I've met the guy at fighting game tournaments. He's serious about the issue and the entire website was born out of a community-wide frustration that there wasn't a reliable central database for the subject. His numbers are solid as long as you know how to interpret them.
- The tester that he uses only tests at 1080p and only through HDMI. The results won't tell you how well a 1080p television will handle a 720p, 480p, or lower res signal. They won't tell you if the component or composite inputs are handled differently. They'll tell you how well a 4K television will handle a 1080p signal, but not how they'll handle content that is actually 4K resolution.
- The results are reportedly more favorable to LCDs than plasmas because the tester doesn't pick up the video signal from plasma displays as quickly as the signal from LCD screens. Reportedly.
HDTVtest has a decent write-up that mentions this.

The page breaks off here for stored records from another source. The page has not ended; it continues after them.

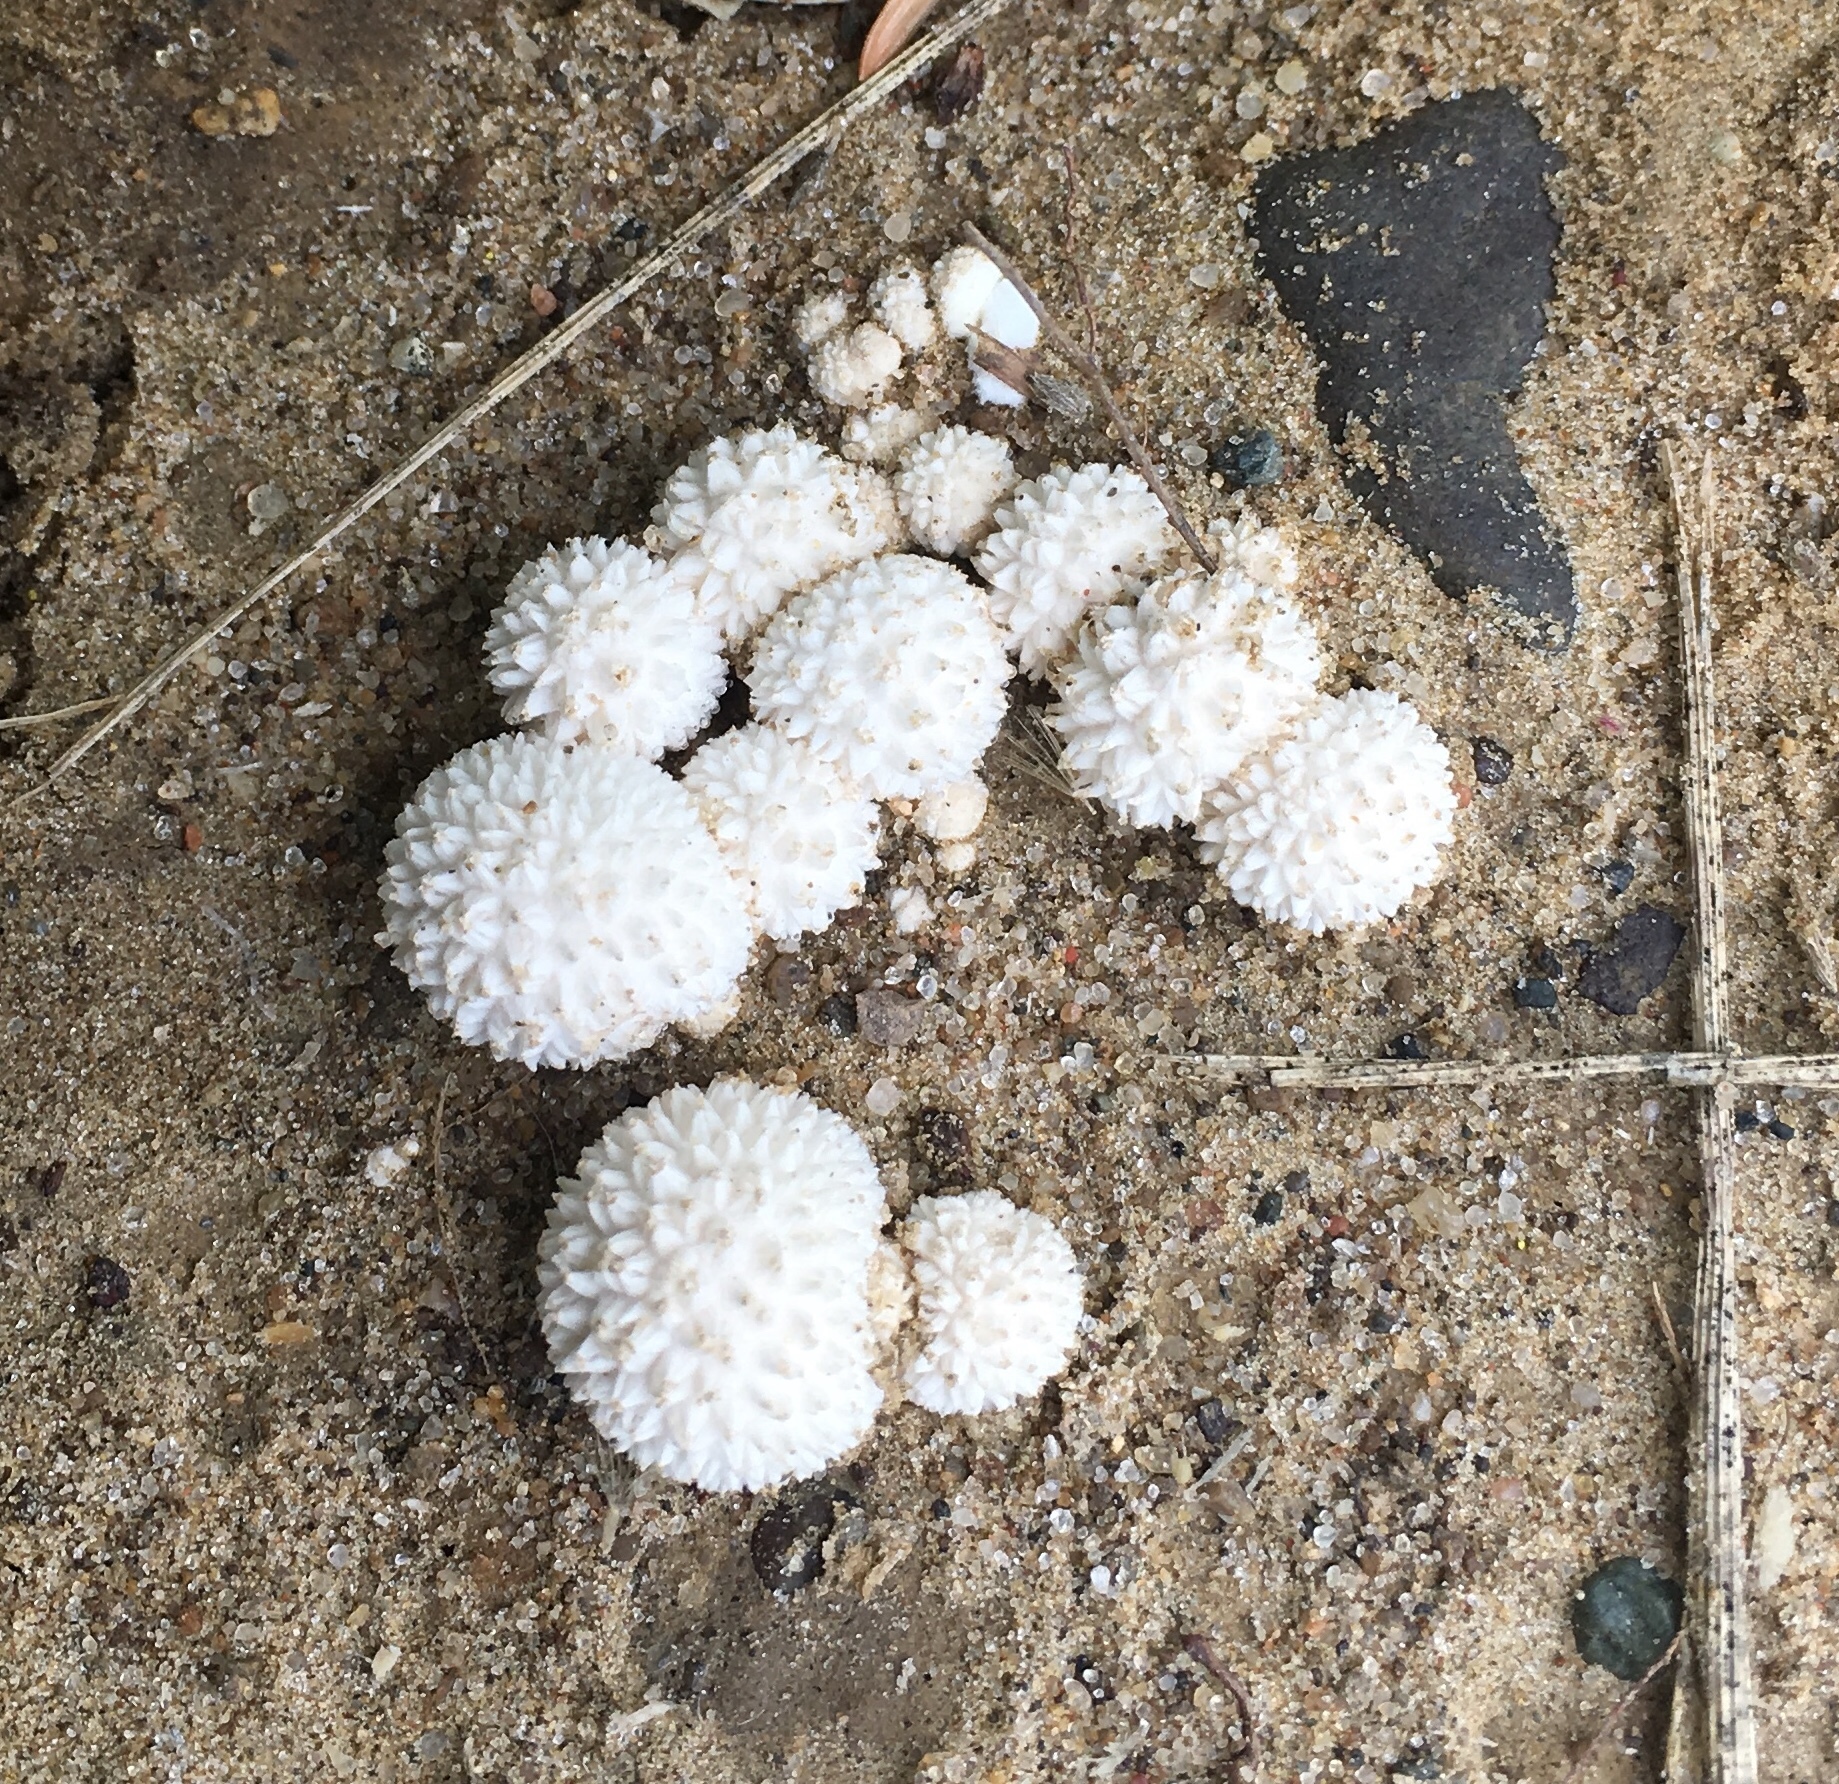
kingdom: Fungi
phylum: Basidiomycota
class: Agaricomycetes
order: Agaricales
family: Agaricaceae
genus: Lycoperdon
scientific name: Lycoperdon marginatum
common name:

- He only publishes the average of all results for each TV/monitor instead of providing all of the raw data. That's not a big deal, but I can go into a little more detail on this because I own the same testing device. Here's a test that I ran on my new TV:
These are the results for this TV after activating Game mode, turning off all post-processing features possible, and at least getting a ballpark estimate on proper color and picture settings. Displaylag also disables as much post-processing features as possible before taking measurements of their own.
You connect the tester to the TV via HDMI, turn it on, and hold it directly over the TV so that the light sensor lines up with one of the 3 bars on the left side of the screen (top, middle, or bottom). The tester will then report the amount of lag onscreen at that specific region of the screen. This is important because many TVs don't update all of the pixels at once; they'll fill in the lines sequentially. (Other TVs actually
will update every line at roughly the same time.) The readings will tell you how much time has elapsed between the point when the TV received the data for the current frame and when that frame has been drawn on the part of the screen that you're measuring. The readings will fluctuate about 0.1 to 0.2 milliseconds in either direction. Displaylag will take these 3 measurements, add them together and average them out, and that's the number that will be reported for the TV. (In this case, it would be 17ms.)
To better understand the meaning behind those numbers, I went to the trouble of using my tester on a VGA CRT monitor just to confirm that it would function the way that I thought it would (spoiler: it did):
I went through some control tests beforehand to confirm that the extra adapters I had to use to do this didn't add any lag of their own. (I measured about 0.1 to 0.2 ms extra, but that's negligible and within the margin of error.) The numbers above should make sense if you think about how a 60hz CRT operates. At 60 frames per second, it takes about 16.6 ms to draw a single frame from top to bottom, after which the next frame will start from the top. In these readings, we see that the top bar is just a little over 0 ms, the bottom bar is just a little under 16ms, and the middle bar is halfway between, as should be expected from a typical "lagless" CRT.
What's interesting, though, is that Displaylag would say that such a CRT actually has 8 milliseconds of lag. And that would technically be true, but since I think most gamers consider the "lag" of a gaming TV to be more specifically defined as "how much it lags behind a CRT," then maybe it makes more sense to subtract about 7-8ms or so from DL's readings instead of just using them raw.
So that's some things to think about. Displaylag is an enormously important resource imo, although I think it's important not to extrapolate more data than what is actually there. Specifically, I think the best use of it is for comparing specific tested TVs of the same type (LCD vs LCD, etc.) against each other.
There are options for it somewhere, probably in "Pro Picture Setup." Can't remember specifically. You can adjust it for each individual HDMI input. They're all set to auto-detect by default but I'm not sure how accurate that is; I set them manually before I connected anything.